Christelle Pellecuer, a 46-year-old consultant, coach, and podcaster based in England, recently shared a deeply personal story about how being adopted has shaped her career and self-worth.
Born in Madagascar, Christelle was adopted at the age of 10 by a white, middle-class family in France, a transition that left her grappling with feelings of not belonging.
She had lost her mother at the age of 7, leaving her in the care of a Catholic missionary before being placed in an orphanage.
When she finally joined her adoptive family in 1988, she faced a new country, a new culture, and the painful aftermath of her loss, compounded by the language barrier.
Despite these challenges, Christelle eventually adapted, completing her A-levels and later moving to England, where she would go on to earn her bachelor’s and master’s degrees.
But even as her academic and career trajectory unfolded, she struggled with feelings of displacement. Christelle told Business Insider:
“I’ve never felt I belonged anywhere or with anyone. To protect myself, I learned to move on quickly, and this pattern seeped into my work.”
Christelle’s experience is not uncommon among those who were adopted, particularly when placed in families with different cultural backgrounds.
For her, the desire to belong – something that was never fully realized in her adoptive family – influenced her career choices.
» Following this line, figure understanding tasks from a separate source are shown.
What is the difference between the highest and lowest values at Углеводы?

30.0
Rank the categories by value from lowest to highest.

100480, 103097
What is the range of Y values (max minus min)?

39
She worked in various industries, from makeup artistry and university administration to fashion editorial and coaching, but she rarely felt anchored.
“If I had planted myself, I think I would have eventually found that belonging, but I never gave it enough time,” she admitted.
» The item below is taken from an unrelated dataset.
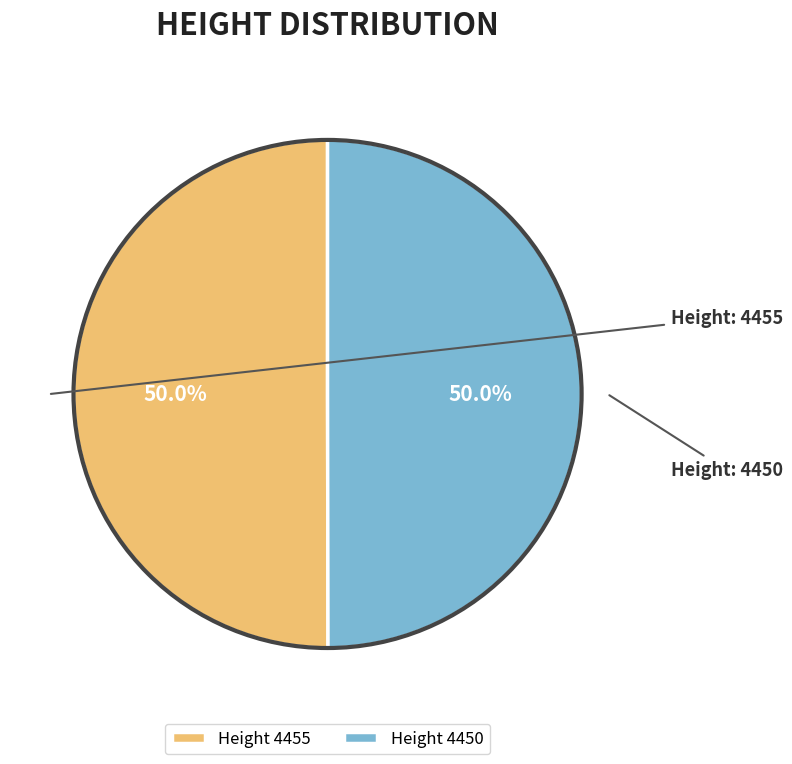

Approximately how many times larger is the value at Height 4450 compared to Height 4455?

1.0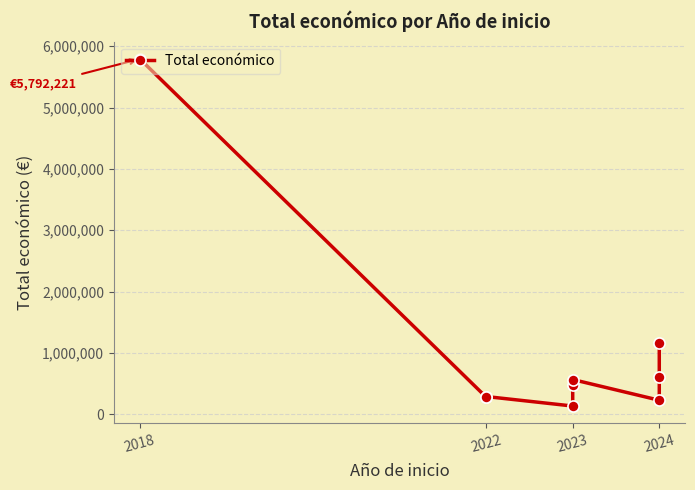

The value at 2024 is 146919.2. True or false?

False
Christelle also reflected on her struggle to advocate for herself in the workplace, something she attributes to the lack of affirmation during her childhood.
She shared how, despite being qualified, she often avoided applying for promotions or taking opportunities to advance her career, citing a lack of self-belief.
“Self-worth is fostered as a child when people affirm us,” she said. “I never felt validated. No one — not the missionary, the orphanage staff, or my adoptive parents — felt like they were in my corner.”
Perfectionism became another challenge for Christelle, leading to burnout on multiple occasions.
She recounted how, during her time working at a university, she overextended herself, working up to 15 hours a day without proper rest or self-care. Despite her tireless efforts, recognition was minimal, deepening her feelings of inadequacy.
“The more recognition I didn’t get, the harder I tried,” she explained. “My doctor signed me off for fatigue.”
It wasn’t until her late 30s, after a second burnout, that Christelle began to confront the negative work habits and patterns that had been ingrained in her from childhood.
“I had to confront my negative self-worth and how it played into my work and personal life,” she said. This self-reflection eventually led her to pursue freelancing, which gave her the flexibility to establish healthier work-life boundaries.
Now, as a coach and podcaster, Christelle is actively working on unlearning the habits that no longer serve her.
“It’s a constant process,” she says, reflecting on how she has learned to prioritize her well-being, set boundaries, and shift her beliefs about self-worth. “I no longer connect my worth to other people’s opinions.”
Christelle’s story is a powerful reminder of how early experiences can shape our professional lives.